Le 14 février 2003, le ministre français des Affaires étrangères, Dominique de Villepin, avait pris la parole aux Nations Unies au nom du gouvernement de Jacques Chirac pour s'opposer à la guerre que les États-Unis étaient sur le point de lancer contre l'Irak, et qui a fait entre 100'000 et 1'500'000 morts, avec une évaluation plausible faite par la revue scientifique Plos Medecine, aux États-Unis, d'un demi-million de morts (1). Soit dit en passant, il y aurait de quoi s'interroger sur le pourquoi de l'imprécision de cette fourchette alors qu'on sait à l'unité près combien il y a eu de morts occidentaux, mais ce n'est pas le sujet de ce billet.

En septembre 2014, Villepin a rappelé la signification de cette agression: «Ayons conscience que cet État islamique, Daesh, nous l'avons nous-même en grande partie enfanté». Il a aussi redit que la violence appelle la violence: «Il n'y a pas d'exemple, aujourd'hui, Afghanistan, Irak, Libye, qui ne conduise pas à davantage de guerre et davantage de chaos» (2). 
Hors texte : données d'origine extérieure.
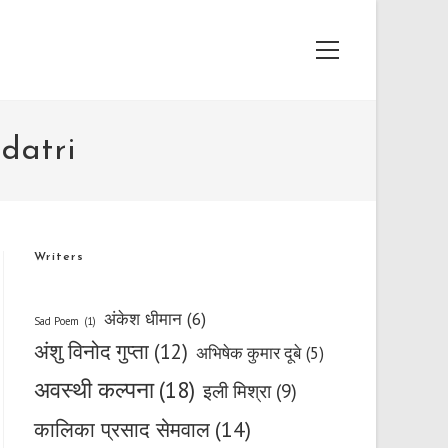
Main
Menu
mdatri
Writers
अंकेश धीमान
(6)
Sad Poem
(1)
अंशु विनोद गुप्ता
(12)
अभिषेक कुमार दूबे
(5)
अवस्थी कल्पना
(18)
इली मिश्रा
(9)
कालिका प्रसाद सेमवाल
(14)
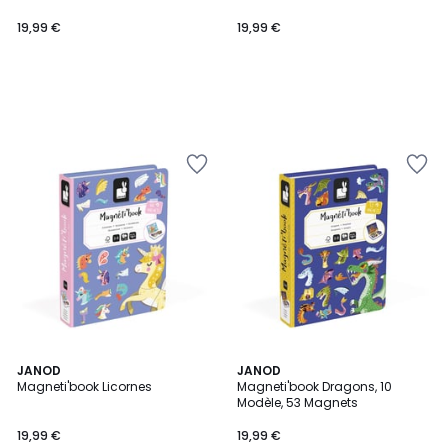
19,99 €
19,99 €
JANOD
JANOD
Magneti'book Licornes
Magneti'book Dragons, 10
Modèle, 53 Magnets
19,99 €
19,99 €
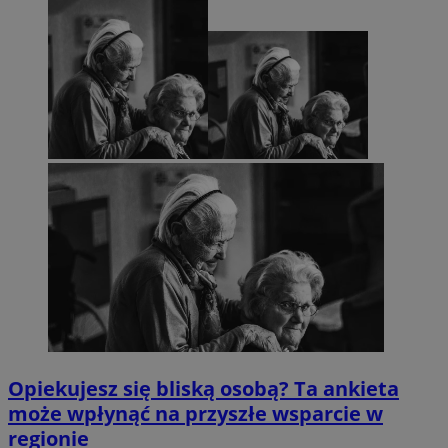
Opiekujesz się bliską osobą? Ta ankieta
może wpłynąć na przyszłe wsparcie w
regionie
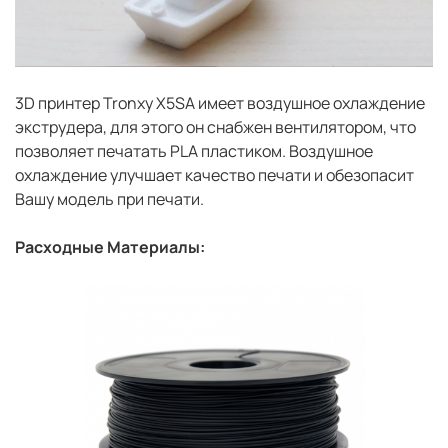
3D принтер Tronxy X5SA имеет воздушное охлаждение
экструдера, для этого он снабжен вентилятором, что
позволяет печатать PLA пластиком. Воздушное
охлаждение улучшает качество печати и обезопасит
Вашу модель при печати.
Расходные Материалы:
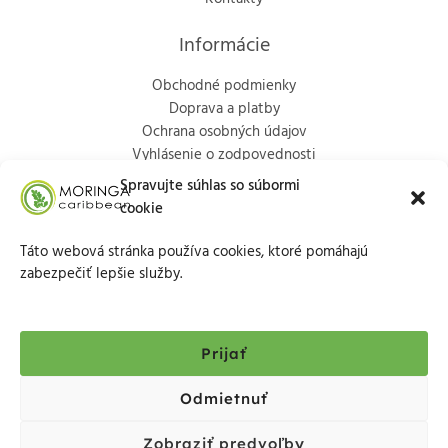
Informácie
Obchodné podmienky
Doprava a platby
Ochrana osobných údajov
Vyhlásenie o zodpovednosti
Politika vrátenia
Spravujte súhlas so súbormi
cookie
Kontakty
Táto webová stránka používa cookies, ktoré pomáhajú
Marka Aurélia 65/9, Trenčín, 911 01
zabezpečiť lepšie služby.
+421903713686
info@moringacaribbean.eu
Prijať
Odmietnuť
Zobraziť predvoľby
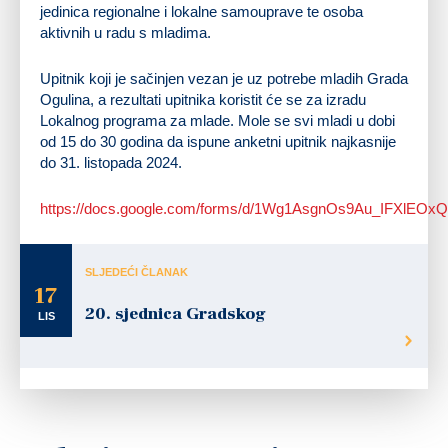
jedinica regionalne i lokalne samouprave te osoba
aktivnih u radu s mladima.
Upitnik koji je sačinjen vezan je uz potrebe mladih Grada
Ogulina, a rezultati upitnika koristit će se za izradu
Lokalnog programa za mlade. Mole se svi mladi u dobi
od 15 do 30 godina da ispune anketni upitnik najkasnije
do 31. listopada 2024.
https://docs.google.com/forms/d/1Wg1AsgnOs9Au_IFXlEO
SLJEDEĆI ČLANAK
17
20. sjednica Gradskog
LIS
Dans de nombreux cas, on a pu faire tomber des dictatures sans recourir à la guerre, par exemple en Grèce (1974), au Portugal (1974), en Espagne (1975), au Brésil (1985), au Chili (1990), en Afrique du Sud (1991). D'après moi, c'est clairement la voie à suivre contre Daesh.
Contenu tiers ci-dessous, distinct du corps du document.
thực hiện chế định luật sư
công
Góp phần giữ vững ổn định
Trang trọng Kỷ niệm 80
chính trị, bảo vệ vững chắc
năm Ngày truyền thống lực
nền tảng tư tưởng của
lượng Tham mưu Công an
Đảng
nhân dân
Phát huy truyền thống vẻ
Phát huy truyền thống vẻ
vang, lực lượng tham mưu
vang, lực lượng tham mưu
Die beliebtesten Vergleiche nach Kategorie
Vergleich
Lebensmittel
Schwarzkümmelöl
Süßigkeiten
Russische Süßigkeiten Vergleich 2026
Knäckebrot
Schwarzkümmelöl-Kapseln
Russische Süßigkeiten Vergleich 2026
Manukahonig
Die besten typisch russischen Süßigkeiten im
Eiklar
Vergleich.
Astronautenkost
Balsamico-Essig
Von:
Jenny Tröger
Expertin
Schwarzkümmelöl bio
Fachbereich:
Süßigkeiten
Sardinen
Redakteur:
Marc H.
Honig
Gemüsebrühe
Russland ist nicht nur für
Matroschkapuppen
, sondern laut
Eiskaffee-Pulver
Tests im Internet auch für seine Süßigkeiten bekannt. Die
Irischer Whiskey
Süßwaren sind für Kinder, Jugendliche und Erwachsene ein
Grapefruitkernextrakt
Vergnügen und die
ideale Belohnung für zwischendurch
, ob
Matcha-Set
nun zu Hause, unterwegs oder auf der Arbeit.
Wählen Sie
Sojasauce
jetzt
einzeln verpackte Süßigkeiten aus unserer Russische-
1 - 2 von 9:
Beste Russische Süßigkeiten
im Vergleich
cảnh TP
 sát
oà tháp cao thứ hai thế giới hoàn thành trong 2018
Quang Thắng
L'analyse de Villepin est partagée par un combattant de Daesh récemment fait prisonnier par les Kurdes. Interrogé sur ses motivations par Lydia Wilson, une chercheuse du Centre for the resolution of intractable conflict de l'université d'Oxford, il a dit : «Les Américains sont venus. Ils ont pris Saddam, mais ils ont aussi pris notre sécurité. Je n'aimais pas Saddam, nous mourions de faim alors, mais au moins nous n'avions pas la guerre» (3). 
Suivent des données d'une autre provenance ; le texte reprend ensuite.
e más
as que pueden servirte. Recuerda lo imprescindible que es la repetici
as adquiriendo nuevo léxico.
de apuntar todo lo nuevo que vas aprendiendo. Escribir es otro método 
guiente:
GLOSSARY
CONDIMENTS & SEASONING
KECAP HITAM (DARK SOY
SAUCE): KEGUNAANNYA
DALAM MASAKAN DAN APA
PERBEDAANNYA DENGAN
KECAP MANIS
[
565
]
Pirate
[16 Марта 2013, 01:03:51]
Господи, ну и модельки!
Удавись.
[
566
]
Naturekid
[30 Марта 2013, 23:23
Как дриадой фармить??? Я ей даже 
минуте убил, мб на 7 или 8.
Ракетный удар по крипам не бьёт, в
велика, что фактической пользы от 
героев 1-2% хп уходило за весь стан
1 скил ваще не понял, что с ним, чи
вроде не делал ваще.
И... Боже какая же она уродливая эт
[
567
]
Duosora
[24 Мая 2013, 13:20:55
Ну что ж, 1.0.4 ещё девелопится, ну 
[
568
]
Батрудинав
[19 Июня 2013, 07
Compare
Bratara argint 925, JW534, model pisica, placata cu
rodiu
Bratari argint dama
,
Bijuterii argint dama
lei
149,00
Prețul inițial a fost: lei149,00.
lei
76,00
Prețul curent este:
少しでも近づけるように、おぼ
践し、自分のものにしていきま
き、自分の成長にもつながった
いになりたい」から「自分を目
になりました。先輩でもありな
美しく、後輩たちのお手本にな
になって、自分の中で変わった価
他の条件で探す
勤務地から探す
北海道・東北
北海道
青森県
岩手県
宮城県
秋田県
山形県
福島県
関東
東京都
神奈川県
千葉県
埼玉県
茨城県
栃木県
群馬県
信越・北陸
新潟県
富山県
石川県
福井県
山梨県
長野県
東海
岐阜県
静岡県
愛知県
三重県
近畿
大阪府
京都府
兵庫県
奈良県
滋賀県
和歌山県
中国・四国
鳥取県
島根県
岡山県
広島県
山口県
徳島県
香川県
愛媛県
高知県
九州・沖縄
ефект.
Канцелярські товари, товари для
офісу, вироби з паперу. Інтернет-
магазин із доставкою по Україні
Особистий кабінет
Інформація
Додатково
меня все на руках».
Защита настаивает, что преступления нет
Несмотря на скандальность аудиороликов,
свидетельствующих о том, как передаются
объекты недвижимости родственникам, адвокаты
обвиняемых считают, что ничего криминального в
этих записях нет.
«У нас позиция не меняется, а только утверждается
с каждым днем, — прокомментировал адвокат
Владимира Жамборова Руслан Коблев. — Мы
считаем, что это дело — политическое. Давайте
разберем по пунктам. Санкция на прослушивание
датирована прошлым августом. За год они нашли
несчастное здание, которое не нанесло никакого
D'après le général américain à la retraite Doug Stone, ce grief est unanime en Irak. Lors de la troisième guerre du Golfe, Stone a passé deux ans dans le pays à interroger des détenus. Il dit que le reproche de ce prisonnier «reprenait exactement la même plainte de chacun de nos détenus».

D'autres propos de ce prisonnier sont intéressants : «Nous avons besoin que la guerre se termine, nous avons besoin de sécurité, nous sommes fatigués de tant de guerre [...] tout ce que je veux, c'est d'être avec ma famille, mes enfants». Dans les territoires régis par Daesh, les fanatiques et les égorgeurs ne représentent qu'une petite minorité. La plupart des gens sont comme tout un chacun: ce qu'ils veulent, ce n'est pas la guerre, c'est d'avoir une famille, une maison et un travail. 

(1) Quentin Raverdy, «Les 500 000 morts de la guerre en Irak», Le Point, 18 octobre 2013.
(2) «"La guerre contre le terrorisme ne peut pas être gagnée" - Échange entre D. de Villepin et H. Védrine»,  http://www.france2.fr/emissions/ce-soir-ou-jamais/videos/la_guerre_contre_le_terrorisme_ne_peut_pas_etre_gagnee_-_echange_entre_d._de_villepin_et_h._vedrine_17-11-2015_984316, France 2, 17 novembre 2015.
(3) Lydia W
ilson, «What I Discovered From Interviewing Imprisoned ISIS Fighters», The Nation, 21 octobre 2015.